Fece un'ottima proposta di acquisto al capofamiglia che però rispose con un secco rifiuto.



Purtroppo il conte Umberto mori molto presto ed in mancanza di figli maschi il feudo fu affidata alla madre Beatrice, alle sorelle Manentessa e Sapia e alla figlia Orabile Beatrice di appena nove anni. Neanche le quattro donne vollero vendere e decisero di attendere di accasare la piccola Orabile. Purtroppo per lui il Mastin vecchio non potè proferire minacce o fare azioni di disturbo per impossessarsi della contea di Giaggiolo in quanto Manentessa era sposa con Guido da Montefeltro, vicario imperiale per la Romagna con agli ordini cavalieri e fanti in grado di distruggere l’intera città di Rimini. Non abbandonò però il suo proposito ma scelse semplicemente un’altra strada.
Per prima cosa chiese in moglie per il figlio Paolo la giovane Orabile. Poi diede ordine al suo amico Ludovico delle Caminate di trattare per l’acquisto della proprietà. Le contesse furono conquistate dall’aspetto e dai modi cortesi di Paolo e decisero per il matrimonio. A questo punto potevano vendere la proprietà a Ludovico delle Caminate. Fu trattata prima la vendita delle terre, il 29 agosto 1269, ad Urbino e poi firmato il contratto matrimoniale. Orabile portò in dote i denari pagati da Ludovico delle Caminate per il terreno. Al figlio trasferì le terre e i titoli che gli erano stati ceduti dal suo compare. In questo modo ottenne le terre senza spendere una lira. Dal matrimonio con la giovane Orabile Paolo ebbe due eredi, Uberto e Margherita. La moglie non era particolarmente attraente e probabilmente Paolo non ne era innamorato e così incominciò a dedicarsi agli affari di governo.

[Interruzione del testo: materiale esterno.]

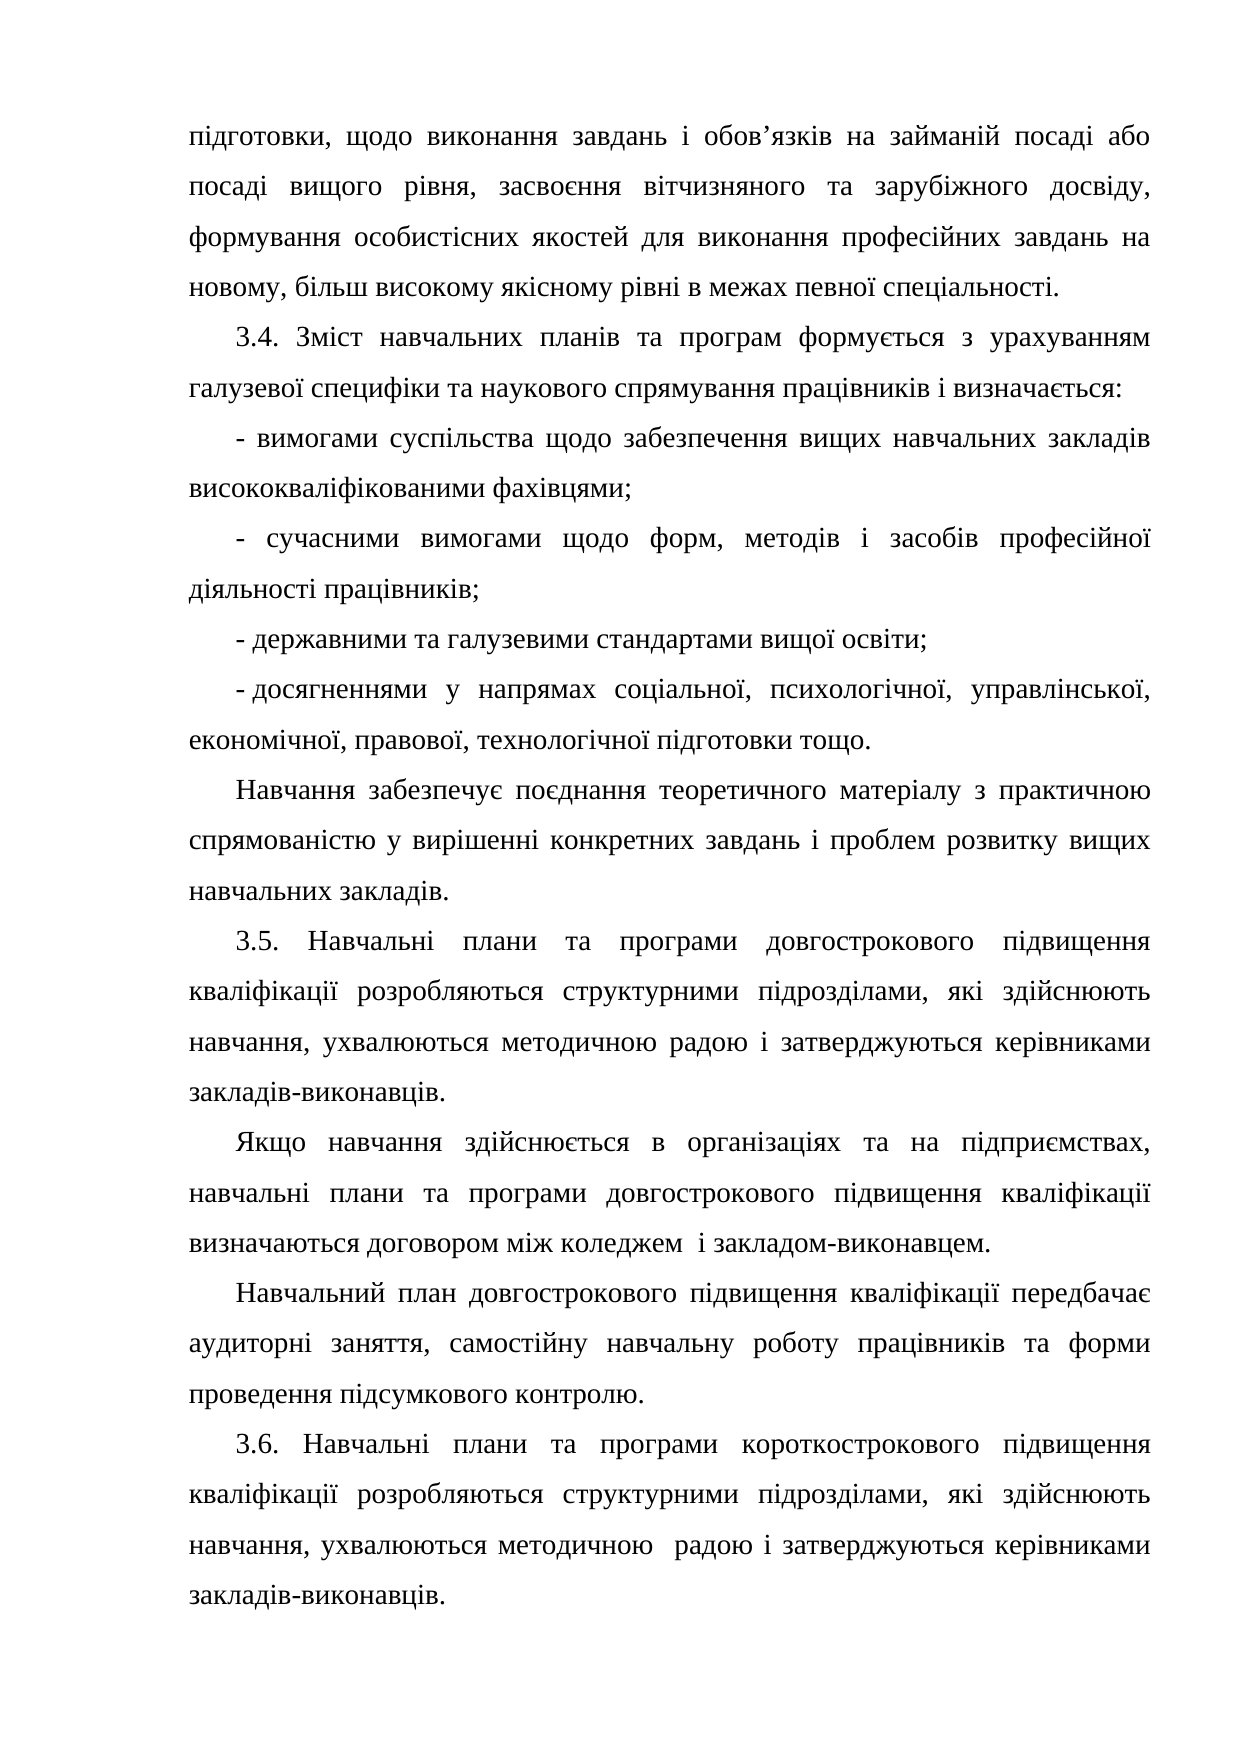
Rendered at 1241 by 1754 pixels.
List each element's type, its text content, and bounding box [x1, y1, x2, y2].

Nel 1282 ricevette dal Pontefice la carica di Capitano conservatore della pace in Firenze, incarico di prestigio e grande responsabilità. Egli presiedeva i Consigli speciali e generali, riuniti nel palazzo del vescovo o nella chiesa di San Pier Scheraggio, dove giudicava in materia di contrasti fra i cittadini, fra i partiti e fra i rappresentanti delle Arti. Purtroppo il compito era molto difficile in quanto egli avrebbe dovuto indurre i cittadini di Firenze ad osservare le condizioni di pace fra guelfi e ghibellini dettate dal cardinale Latino. I capi delle sette Arti maggiori però riuscirono ad avere il sopravventosu di lui e limitarono i compiti del Capitano e quello del podestà. Prima della scadenza del suo mandato annuale Paolo ritornò a Rimini.